Download Raw Diff

Details

Reviewers

bondhugula
dcaballe
qcolombet
rriddle
ftynse
springerm

Commits

rG0fa20ecafe0c: [mlir][Affine] Add helper functions to allow reordering affine.apply operands…

Summary

Care is taken to order operands from least hoistable to most hoistable and to process subexpressions in the same
order.

This allows exposing more oppportunities for licm, cse and strength reduction.

Such a step should typically be applied while we still have loops in the IR and just before lowering affine ops to arith.
This is because the affine.apply canonicalization currently tries to maximally compose chains of affine.apply operations
and could undo the effects of these decompositions.

Depends on: D145784

Diff Detail

Repository: rG LLVM Github Monorepo

Event Timeline

nicolasvasilache created this revision.Mar 9 2023, 4:47 AM

Herald added a reviewer: bondhugula. · View Herald TranscriptMar 9 2023, 4:47 AM

Herald added a project: Restricted Project. · View Herald Transcript

Herald added subscribers: Moerafaat, bzcheeseman, sdasgup3 and 25 others. · View Herald Transcript

nicolasvasilache requested review of this revision.Mar 9 2023, 4:47 AM

Herald added a reviewer: dcaballe. · View Herald TranscriptMar 9 2023, 4:47 AM

Herald added a project: Restricted Project. · View Herald Transcript

Herald added a subscriber: stephenneuendorffer. · View Herald Transcript

nicolasvasilache planned changes to this revision.Mar 9 2023, 4:47 AM

nicolasvasilache added a reviewer: qcolombet.

Harbormaster completed remote builds in B218366: Diff 503734.Mar 9 2023, 5:05 AM

add test and fix ordering assumptions to account for local variables.

Herald added a reviewer: rriddle. · View Herald TranscriptMar 9 2023, 7:01 AM

Drop debug spew

Harbormaster completed remote builds in B218387: Diff 503762.Mar 9 2023, 7:27 AM

Update tests

Format

Trim deps

Harbormaster completed remote builds in B218394: Diff 503771.Mar 9 2023, 8:31 AM

Rebase

nicolasvasilache mentioned this in D145977: [mlir][Transform] NFC - Various API cleanups and use RewriterBase in lieu of PatternRewriter.Mar 13 2023, 12:36 PM

Add licm and cse to test

nicolasvasilache added reviewers: ftynse, springerm.Mar 13 2023, 2:59 PM

Harbormaster completed remote builds in B219150: Diff 504817.Mar 13 2023, 3:53 PM

ftynse accepted this revision.Mar 13 2023, 5:38 PM

ftynse added inline comments.

mlir/include/mlir/Dialect/Affine/Transforms/Transforms.h
43–47	Looks unnecessary here.
mlir/lib/Dialect/Affine/Transforms/DecomposeAffineOps.cpp
44	Nit: I think `to_vector` no longer needs the number of stack elements.

This revision is now accepted and ready to land.Mar 13 2023, 5:38 PM

springerm accepted this revision.Mar 14 2023, 1:00 AM

qcolombet accepted this revision.Mar 14 2023, 1:22 AM

qcolombet added inline comments.

mlir/test/lib/Dialect/Affine/TestDecomposeAffineOps.cpp
29 ↗	(On Diff #504817)	For the integration in IREE, I had to "promote" this test pass into an actual pass (see https://github.com/iree-org/iree-llvm-fork/blob/4ef84146ad72a6a5878697daf9658844cefb0a22/mlir/lib/Dialect/Affine/Transforms/DecomposeAffineOps.cpp#L183).

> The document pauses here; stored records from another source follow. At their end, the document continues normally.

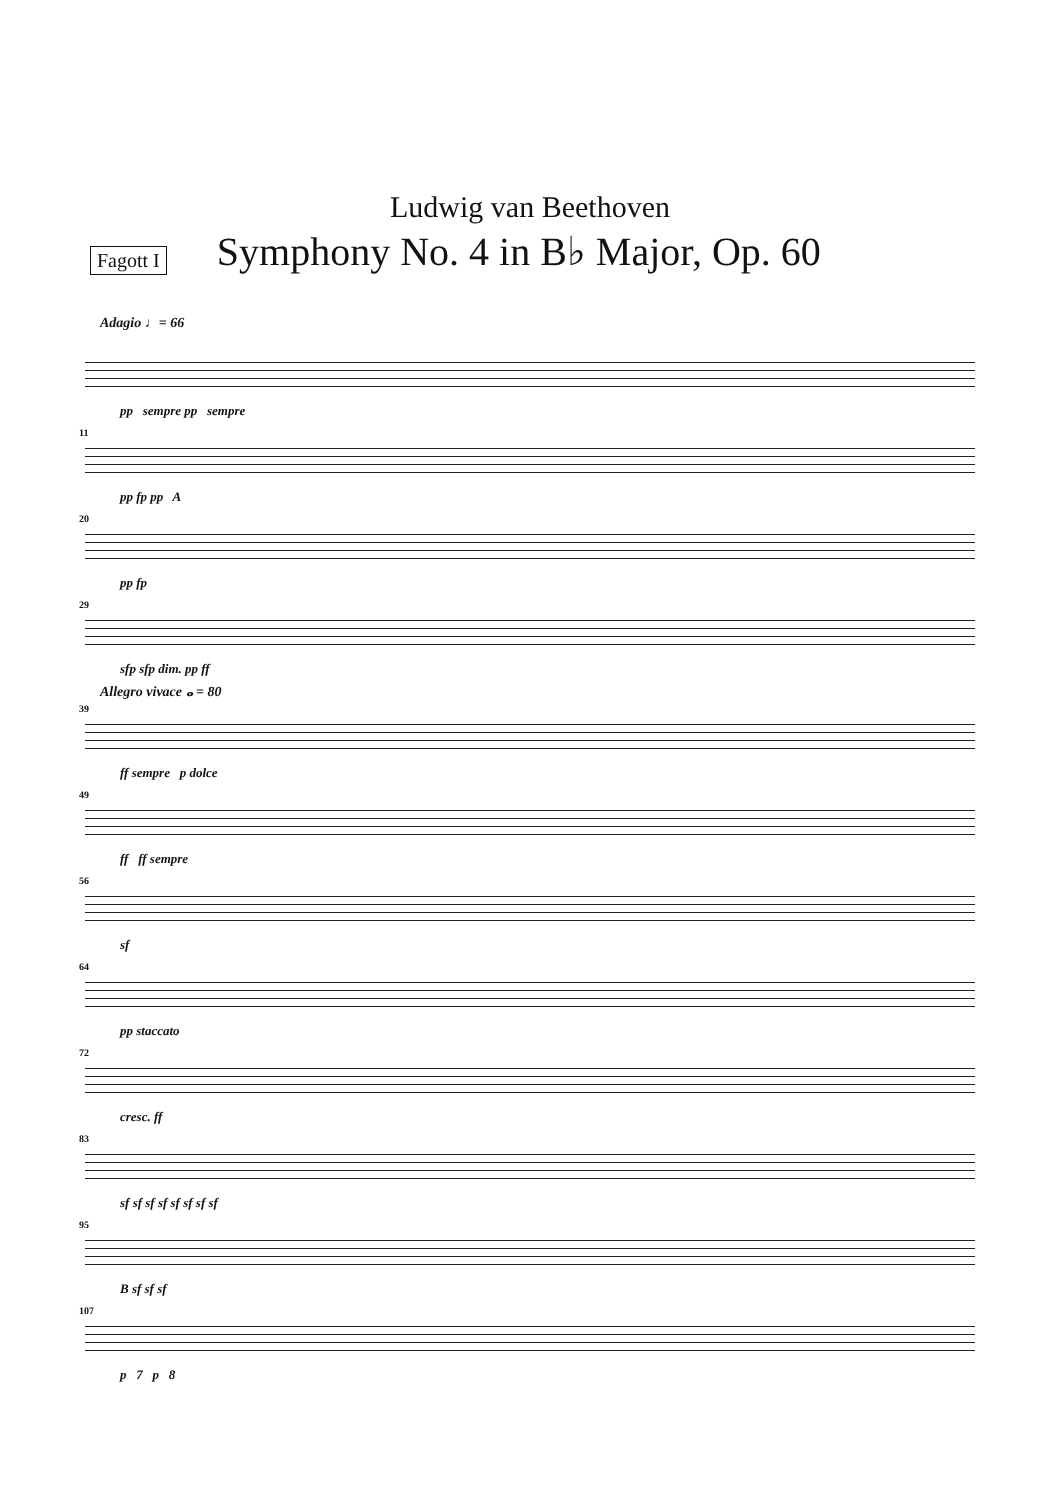Ludwig van Beethoven
Fagott I Symphony No. 4 in B♭ Major, Op. 60
Adagio ♩= 66
pp sempre pp sempre
11
pp fp pp A
20
pp fp
29
sfp sfp dim. pp ff
Allegro vivace 𝅝 = 80
39
ff sempre p dolce
49
ff ff sempre
56
sf
64
pp staccato
72
cresc. ff
83
sf sf sf sf sf sf sf sf
95
B sf sf sf
107
p 7 p 8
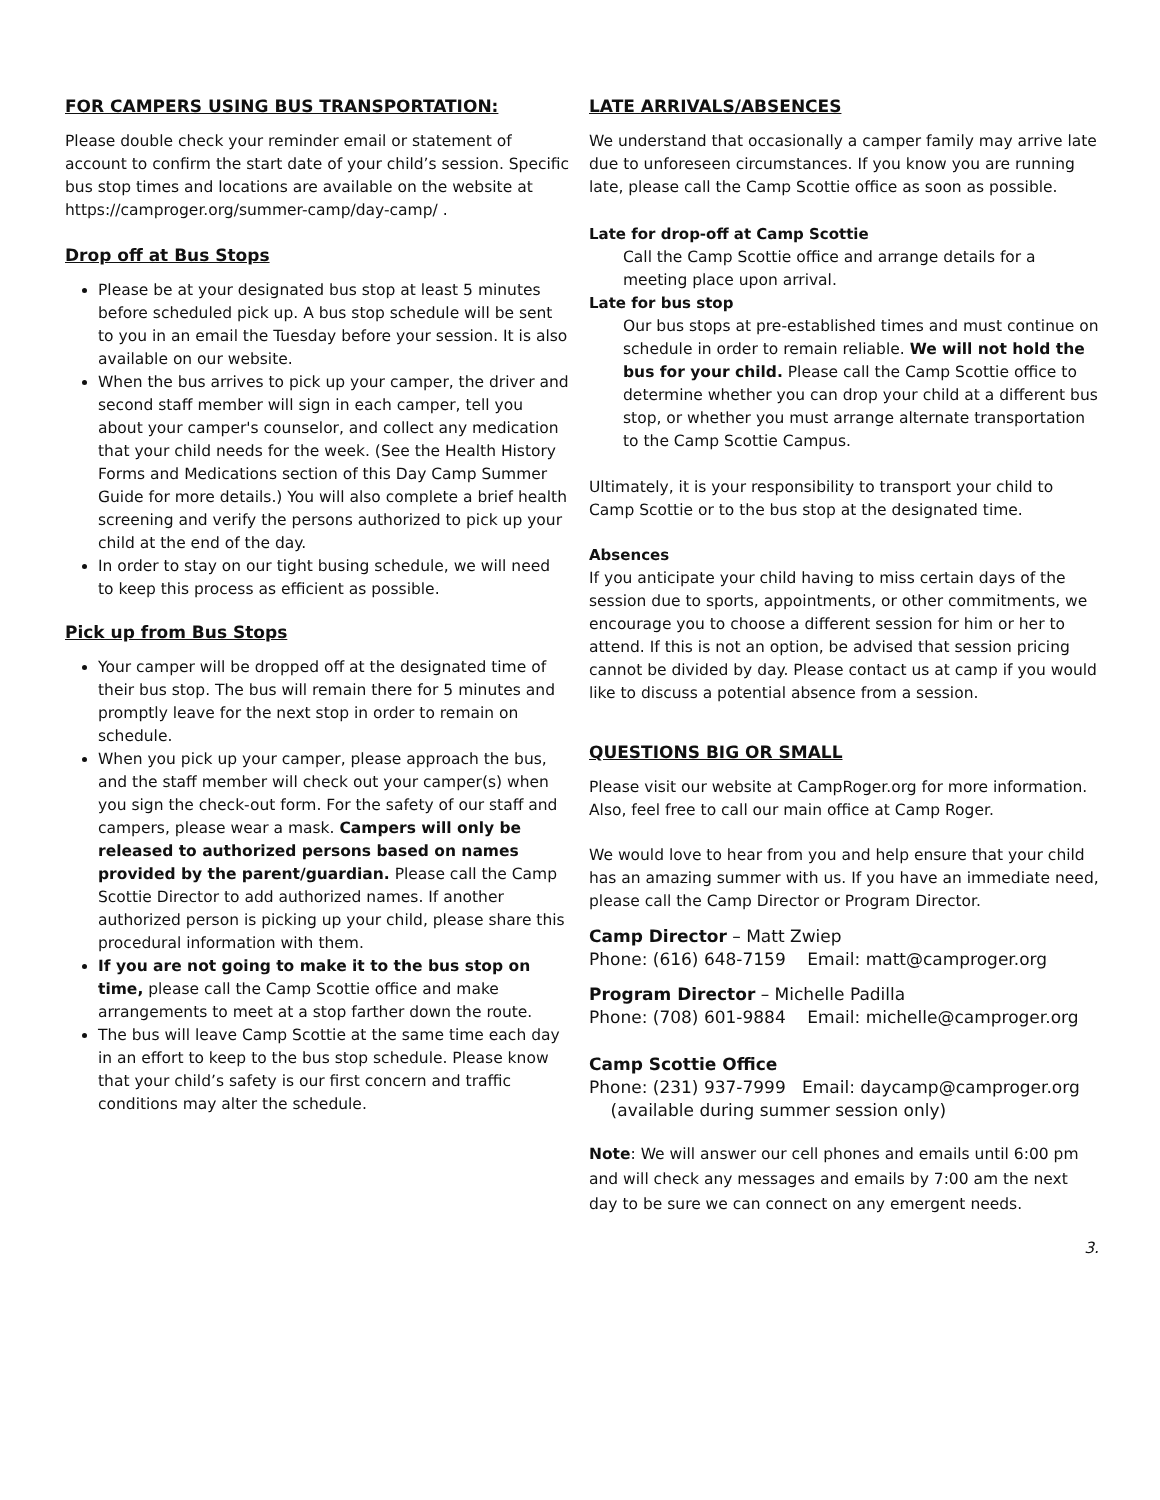FOR CAMPERS USING BUS TRANSPORTATION:
Please double check your reminder email or statement of account to confirm the start date of your child’s session. Specific bus stop times and locations are available on the website at https://camproger.org/summer-camp/day-camp/ .
Drop off at Bus Stops
Please be at your designated bus stop at least 5 minutes before scheduled pick up. A bus stop schedule will be sent to you in an email the Tuesday before your session. It is also available on our website.
When the bus arrives to pick up your camper, the driver and second staff member will sign in each camper, tell you about your camper's counselor, and collect any medication that your child needs for the week. (See the Health History Forms and Medications section of this Day Camp Summer Guide for more details.) You will also complete a brief health screening and verify the persons authorized to pick up your child at the end of the day.
In order to stay on our tight busing schedule, we will need to keep this process as efficient as possible.
Pick up from Bus Stops
Your camper will be dropped off at the designated time of their bus stop. The bus will remain there for 5 minutes and promptly leave for the next stop in order to remain on schedule.
When you pick up your camper, please approach the bus, and the staff member will check out your camper(s) when you sign the check-out form. For the safety of our staff and campers, please wear a mask. Campers will only be released to authorized persons based on names provided by the parent/guardian. Please call the Camp Scottie Director to add authorized names. If another authorized person is picking up your child, please share this procedural information with them.
If you are not going to make it to the bus stop on time, please call the Camp Scottie office and make arrangements to meet at a stop farther down the route.
The bus will leave Camp Scottie at the same time each day in an effort to keep to the bus stop schedule. Please know that your child’s safety is our first concern and traffic conditions may alter the schedule.
LATE ARRIVALS/ABSENCES
We understand that occasionally a camper family may arrive late due to unforeseen circumstances. If you know you are running late, please call the Camp Scottie office as soon as possible.
Late for drop-off at Camp Scottie
Call the Camp Scottie office and arrange details for a meeting place upon arrival.
Late for bus stop
Our bus stops at pre-established times and must continue on schedule in order to remain reliable. We will not hold the bus for your child. Please call the Camp Scottie office to determine whether you can drop your child at a different bus stop, or whether you must arrange alternate transportation to the Camp Scottie Campus.
Ultimately, it is your responsibility to transport your child to Camp Scottie or to the bus stop at the designated time.
Absences
If you anticipate your child having to miss certain days of the session due to sports, appointments, or other commitments, we encourage you to choose a different session for him or her to attend. If this is not an option, be advised that session pricing cannot be divided by day. Please contact us at camp if you would like to discuss a potential absence from a session.
QUESTIONS BIG OR SMALL
Please visit our website at CampRoger.org for more information. Also, feel free to call our main office at Camp Roger.
We would love to hear from you and help ensure that your child has an amazing summer with us. If you have an immediate need, please call the Camp Director or Program Director.
Camp Director – Matt Zwiep
Phone: (616) 648-7159 Email: matt@camproger.org
Program Director – Michelle Padilla
Phone: (708) 601-9884 Email: michelle@camproger.org
Camp Scottie Office
Phone: (231) 937-7999 Email: daycamp@camproger.org
(available during summer session only)
Note: We will answer our cell phones and emails until 6:00 pm and will check any messages and emails by 7:00 am the next day to be sure we can connect on any emergent needs.
3.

Could you front load this refactoring in this PR? Unless you have a different plan for the IREE integration.

Food for thoughts:
Since the canonicalization is going to undo the decomposition, should we rewrite the expression (e.g., as part of the canonicalization) to the ordering we want?
The downside is we would still rely on the backend to do the hoisting of the loop invariant stuff.

Right now, what happens is:
Let's say we have:

affine.apply affine_map<()[s0, s1, s2] -> (s0 * 1024 + s1 * 32 + s2)>()[%loopVariant, %inv1, %inv2]

This decomposes in:

%inv1x32 = affine.apply affine_map<()[s0] -> (s0 * 32)>()[%inv1]
%inv2_ = affine.apply affine_map<()[s0] -> (s0)>()[%inv2]
%inv1x32_plus_inv2 = affine.apply affine_map<()[s0, s1] -> (s0 + s1)>()[%inv1x32, %inv2_]
%loopVariantx1024 = affine.apply affine_map<()[s0] -> (s0 * 1024)>()[%loopVariant]
%res = affine.apply affine_map<()[s0, s1] -> (s0 + s1)>()[%loopVariant, %inv1x32_plus_inv2]

Then we run licm and lower. Hooray, we did the hoisting and produce the code we wanted.

Now, let's say we don't lower right away and happen to run through canonicalization, the resulting expression will look like:

affine.apply affine_map<()[s0, s1, s2] -> (s0 + s1 * 32 + s2 * 1024)>()[%inv1, %inv2, %loopVariant]

Now if we lower this expression, the backend is still able to do licm and whatnot.

To summarize, I like the decomposition approach as it is more flexible, but it is easy to undo it (via canonicalization) so I wonder if we should just make the expression with the invariant symbols first the canonical representation.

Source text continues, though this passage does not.